Law reform roundup
Recent public policy work of the Society's committees, including driving offences and penalties; pensions; Commission on Parliamentary Reform; Competition & Markets Authority; high-cost credit
The Society’s committees have been working on a number of Scottish and UK Parliament bills and consultations. Key areas are highlighted below. For more information see www.lawscot.org.uk/law-reform
Driving offences and penalties
The Criminal Law Committee responded to the Ministry of Justice consultation on driving offences and penalties relating to causing death or serious injury, specifically in relation to the proposed new offence of causing serious injury by careless driving.
Historically, the approach has been to impose a sentence based on the level rather than the consequences of carelessness. Careful consideration is required where criminal courts are considering incidents that may involve a momentary lapse of judgment by a driver that results in life-changing consequences for a person injured. It has long been a guiding principle that no one should be punished under a law, unless it is sufficiently clear and certain to enable them to know in advance what conduct is forbidden.
The Pensions Law Committee responded to the UK Government consultation on a package to tackle three different areas of pension scams, including a ban on cold calling in relation to pensions. It identified the offer of a free service of “tracing lost pensions” as a further indication of a scam, since the Pension Tracing Service offers free online support. The committee supports a ban on cold calling as it is unlikely that consumers will benefit from a cold call from an unregulated individual.
It also agrees with the Government’s proposal to limit the right to transfer, in certain circumstances, and in order to protect individuals’ savings; and noted that it would help if guidance was available on the process trustees should follow.
The committee further responded to the DWP’s call for evidence: Bulk transfers of defined contribution pensions without member consent.
Commission on Parliamentary Reform
The Constitutional Law Committee responded to the Commission’s consultation, on all three aspects of its remit: how the Scottish Parliament engages with the people; the identity of the Parliament, as distinct from the Scottish Government; and whether checks and balances are in place to ensure effective parliamentary business.
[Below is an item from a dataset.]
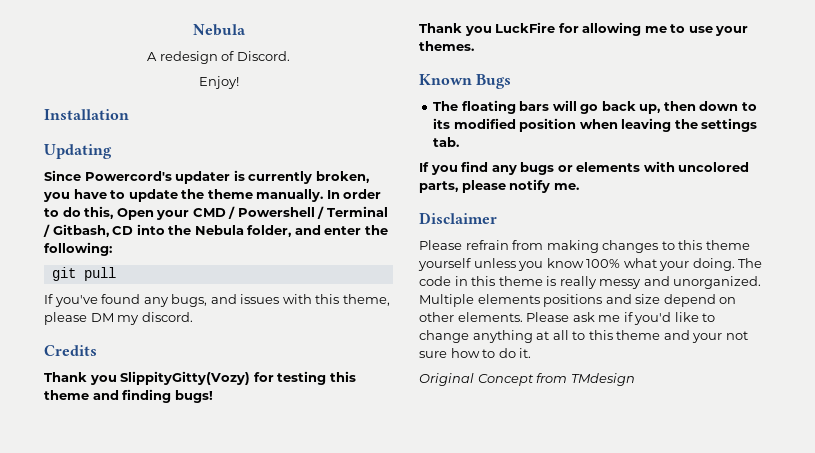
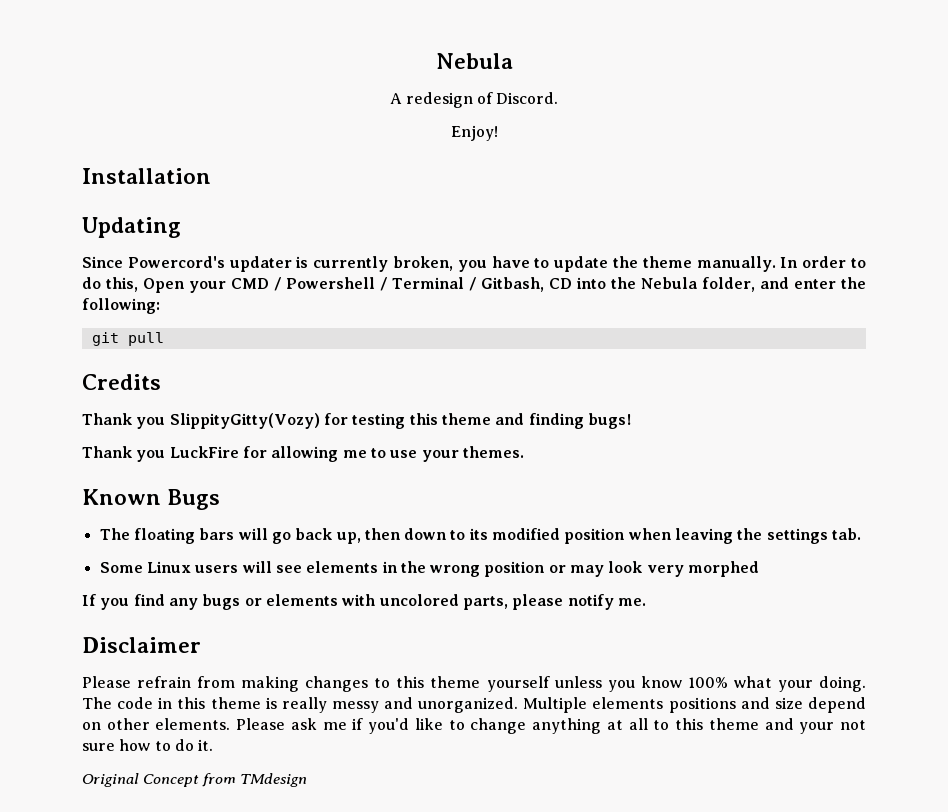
[44,294,390,307] [44,312,193,325] // If you've found any bugs, and issues with this theme, please DM my discord. -> (164, 339) none
(460, 142) none -> [99,561,760,577] // Some Linux users will see elements in the wrong position or may look very morphed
It is relatively easy for those accustomed to civil service and political structures to respond to parliamentary inquiries and stage 1 evidence gathering, but less so for those whose interaction with government or legislative authorities is unusual or sporadic. Generally, technology could be used to allow further and better engagement and consultation, for example by videoconferencing with community groups and individuals and through social media.
Competition & Markets Authority
The Competition Law Committee responded to the CMA consultation on amending the 2010 guidance on investigating mergers in smaller markets, to raise from £10 million to £15 million the market size that will generally justify a reference, and from £3 million to £5 million the level below which the CMA will generally not consider a reference justified. In principle, it is sensible to introduce a reasonable increase to take account of inflation and some cases where on a cost-benefit analysis investigations might not have been net beneficial, subject to retaining the possibility to depart from the thresholds where appropriate, on which guidance could be issued.
The Consumer Law Committee responded to the Financial Conduct Authority consultation on high-cost credit, including overdrafts. It believes that all high-cost credit products should be reviewed with a view to mitigating consumer prejudice. It would like to know, where individuals deemed uncreditworthy are excluded, what other credit facilities they turn to and how that problem can be addressed. It also believes that both arranged and unarranged overdrafts should be capped, and that after a certain period the bank should be obliged to contact the person in order to attempt to discuss and review their financial situation.